Decreased AT could be a potential risk factor for subsequent thrombosis [
32]. Although in this study we could not detect an association between decreased AT activity and the development of DVT, decreased AT levels were found to be associated with subsequent thrombin activation indicated by increases in TAT on days 2 and 4. A previous study in patients with AT deficiency showed a persistent elevated thrombin activation [
33]. In hereditary AT deficiency, AT levels are typically 40–60% of normal levels and patients have a lifetime risk of venous thromboembolism (VTE) [
18]. Furthermore, an increased risk of recurrence of VTE has been reported even in mild AT deficiency (70–80%) [
34]. These reports suggest that a reduction in AT levels should be recognized as a cause of thromboembolic complications even when AT levels are not severely decreased. In trauma patients, previous studies have demonstrated systemic increases in thrombin generation in connection with depleted AT levels [
7,
10], which supports the present results. Furthermore, low AT levels in trauma patients have been reported to be associated with thromboembolic complications [
11]. We need to explore the necessity and the timing of anticoagulant therapy including AT supplementation with regard to vascular permeability for patients with decreased AT activity due to trauma.
Limitations of the study
Several limitations of the present study should be addressed.

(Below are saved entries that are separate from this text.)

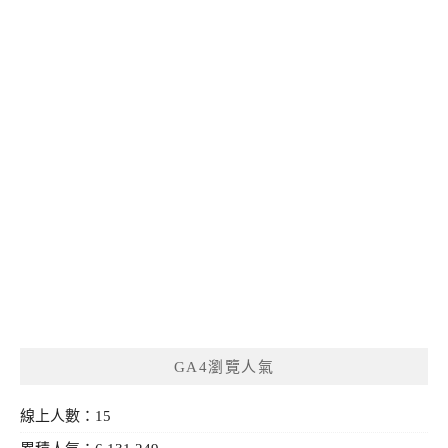
GA4瀏覽人氣
線上人數：15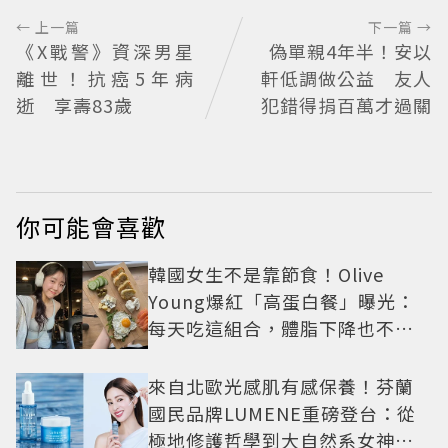
← 上一篇
下一篇 →
《X戰警》資深男星
偽單親4年半！安以
離世！抗癌5年病
軒低調做公益 友人
逝 享壽83歲
犯錯得捐百萬才過關
你可能會喜歡
韓國女生不是靠節食！Olive
Young爆紅「高蛋白餐」曝光：
每天吃這組合，體脂下降也不怕
掉肌肉
來自北歐光感肌有感保養！芬蘭
國民品牌LUMENE重磅登台：從
極地修護哲學到大自然系女神莫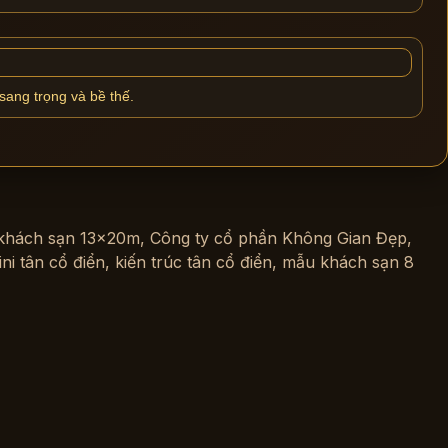
sang trọng và bề thế.
 khách sạn 13x20m
,
Công ty cổ phần Không Gian Đẹp
,
ni tân cổ điển
,
kiến trúc tân cổ điển
,
mẫu khách sạn 8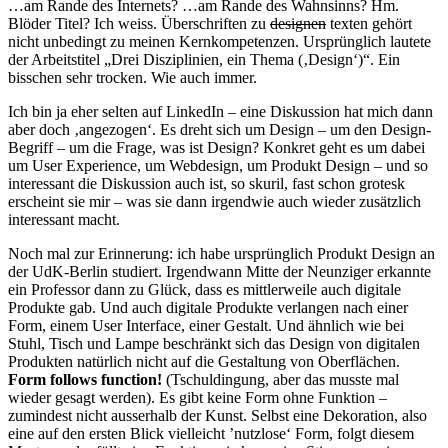
…am Rande des Internets? …am Rande des Wahnsinns? Hm.
Blöder Titel? Ich weiss. Überschriften zu
designen
texten gehört
nicht unbedingt zu meinen Kernkompetenzen. Ursprünglich lautete
der Arbeitstitel „Drei Disziplinien, ein Thema (‚Design‘)“. Ein
bisschen sehr trocken. Wie auch immer.
Ich bin ja eher selten auf LinkedIn – eine Diskussion hat mich dann
aber doch ‚angezogen‘. Es dreht sich um Design – um den Design-
Begriff – um die Frage, was ist Design? Konkret geht es um dabei
um User Experience, um Webdesign, um Produkt Design – und so
interessant die Diskussion auch ist, so skuril, fast schon grotesk
erscheint sie mir – was sie dann irgendwie auch wieder zusätzlich
interessant macht.
Noch mal zur Erinnerung: ich habe ursprünglich Produkt Design an
der UdK-Berlin studiert. Irgendwann Mitte der Neunziger erkannte
ein Professor dann zu Glück, dass es mittlerweile auch digitale
Produkte gab. Und auch digitale Produkte verlangen nach einer
Form, einem User Interface, einer Gestalt. Und ähnlich wie bei
Stuhl, Tisch und Lampe beschränkt sich das Design von digitalen
Produkten natürlich nicht auf die Gestaltung von Oberflächen.
Form follows function!
(Tschuldingung, aber das musste mal
wieder gesagt werden). Es gibt keine Form ohne Funktion –
zumindest nicht ausserhalb der Kunst. Selbst eine Dekoration, also
eine auf den ersten Blick vielleicht ’nutzlose‘ Form, folgt diesem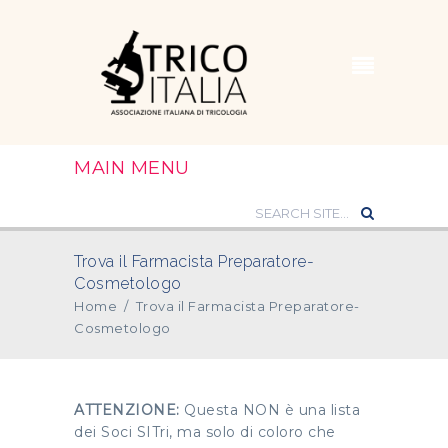
MAIN MENU
Trova il Farmacista Preparatore-
Cosmetologo
Home
/
Trova il Farmacista Preparatore-
Cosmetologo
ATTENZIONE:
Questa NON è una lista
dei Soci SITri, ma solo di coloro che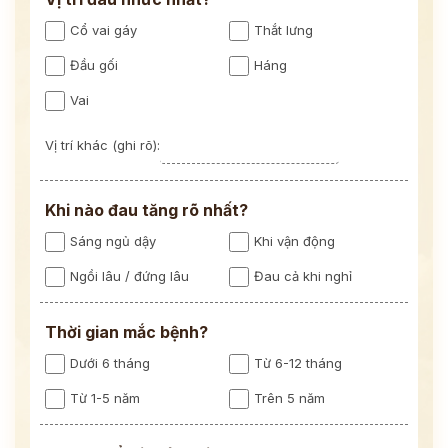
Cổ vai gáy
Thắt lưng
Đầu gối
Háng
Vai
Vị trí khác (ghi rõ):
Khi nào đau tăng rõ nhất?
Sáng ngủ dậy
Khi vận động
Ngồi lâu / đứng lâu
Đau cả khi nghỉ
Thời gian mắc bệnh?
Dưới 6 tháng
Từ 6-12 tháng
Từ 1-5 năm
Trên 5 năm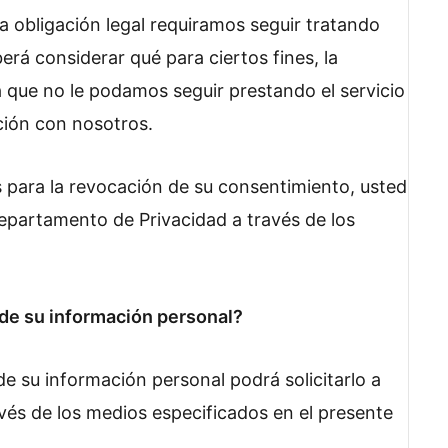
a obligación legal requiramos seguir tratando
rá considerar qué para ciertos fines, la
 que no le podamos seguir prestando el servicio
ación con nosotros.
s para la revocación de su consentimiento, usted
partamento de Privacidad a través de los
.
 de su información personal?
 de su información personal podrá solicitarlo a
és de los medios especificados en el presente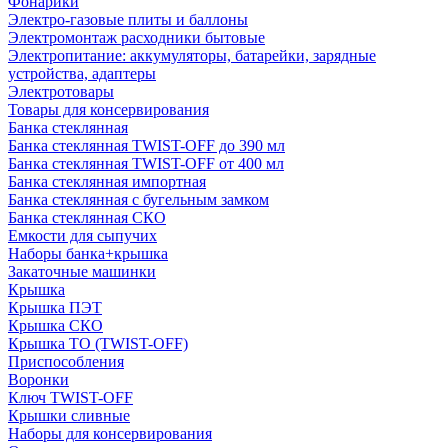
Фонарики
Электро-газовые плиты и баллоны
Электромонтаж расходники бытовые
Электропитание: аккумуляторы, батарейки, зарядные
устройства, адаптеры
Электротовары
Товары для консервирования
Банка стеклянная
Банка стеклянная TWIST-OFF до 390 мл
Банка стеклянная TWIST-OFF от 400 мл
Банка стеклянная импортная
Банка стеклянная с бугельным замком
Банка стеклянная СКО
Емкости для сыпучих
Наборы банка+крышка
Закаточные машинки
Крышка
Крышка ПЭТ
Крышка СКО
Крышка ТО (TWIST-OFF)
Приспособления
Воронки
Ключ TWIST-OFF
Крышки сливные
Наборы для консервирования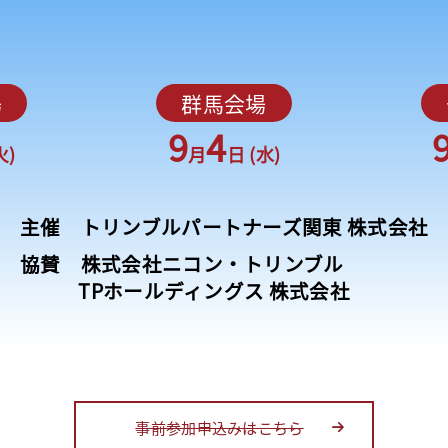
場
群馬会場
9
4
火)
月
日 (水)
主催 トリンブルパートナーズ関東 株式会社
協賛 株式会社ニコン・トリンブル
TPホールディングス 株式会社
事前参加申込みはこちら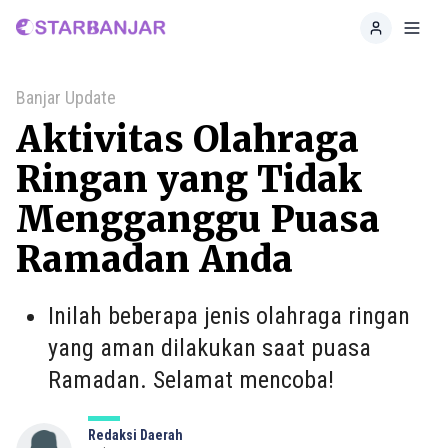
Home
Toggl
Banjar Update
Aktivitas Olahraga
Ringan yang Tidak
Mengganggu Puasa
Ramadan Anda
Inilah beberapa jenis olahraga ringan
yang aman dilakukan saat puasa
Ramadan. Selamat mencoba!
Redaksi Daerah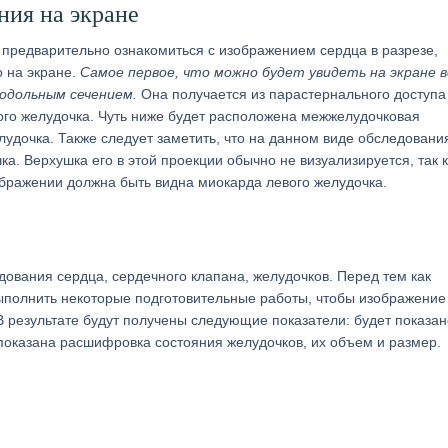
ния на экране
 предварительно ознакомиться с изображением сердца в разрезе,
о на экране.
Самое первое, что можно будет увидеть на экране в
родольным сечением.
Она получается из парастернального доступа
вого желудочка. Чуть ниже будет расположена межжелудочковая
елудочка. Также следует заметить, что на данном виде обследовани
а. Верхушка его в этой проекции обычно не визуализируется, так к
зображении должна быть видна миокарда левого желудочка.
дования сердца, сердечного клапана, желудочков. Перед тем как
выполнить некоторые подготовительные работы, чтобы изображение
 результате будут получены следующие показатели: будет показан
 показана расшифровка состояния желудочков, их объем и размер.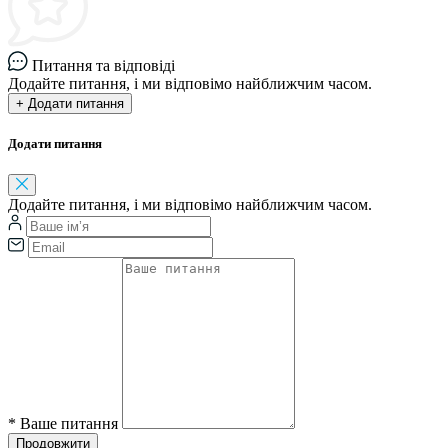
Питання та відповіді
Додайте питання, і ми відповімо найближчим часом.
+ Додати питання
Додати питання
Додайте питання, і ми відповімо найближчим часом.
*
Ваше питання
Продовжити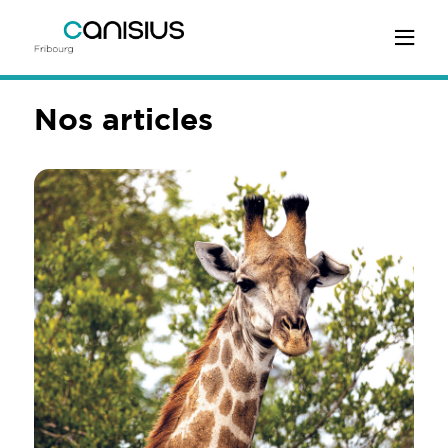
Nos articles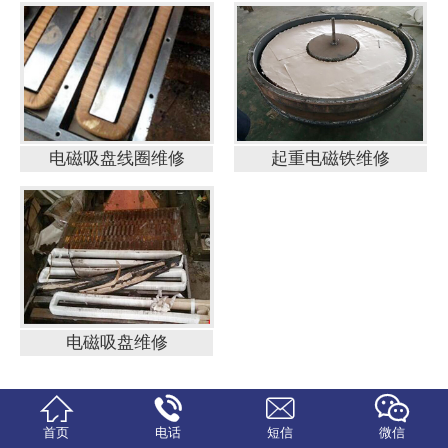
公司简介
工厂环境
荣誉资质
电磁吸盘线圈维修
起重电磁铁维修
定制服务
维修检测
技术原理
联系我们
电磁吸盘维修




首页
电话
短信
微信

Firstly, the sample size of this study was small. This means that, although we obtained the present results using the appropriate statistics, in the future we will need larger scale studies to test the hypothesis that has arisen from the present study. Secondarily, we included cases with mild trauma severity who were hospitalized for more than seven days. As one of the aims of this study was to examine time course changes in coagulofibrinolytic markers during the study period, we needed to include patients with mild severity. Yet even in patients with mild severity, we detected clear coagulofibrinolytic responses. However, further studies, including more severe cases, might be required to disclose the hemostatic conditions in different situations. Thirdly, we did not sufficiently address issues related to the trauma site, since many patients included in this study suffered from multiple organ damage due to blunt trauma. Thus there is a possibility that coagulofibrinolytic responses differ depending on the injured organs, especially if the brain is involved. Therefore, future studies must consider specific trauma sites.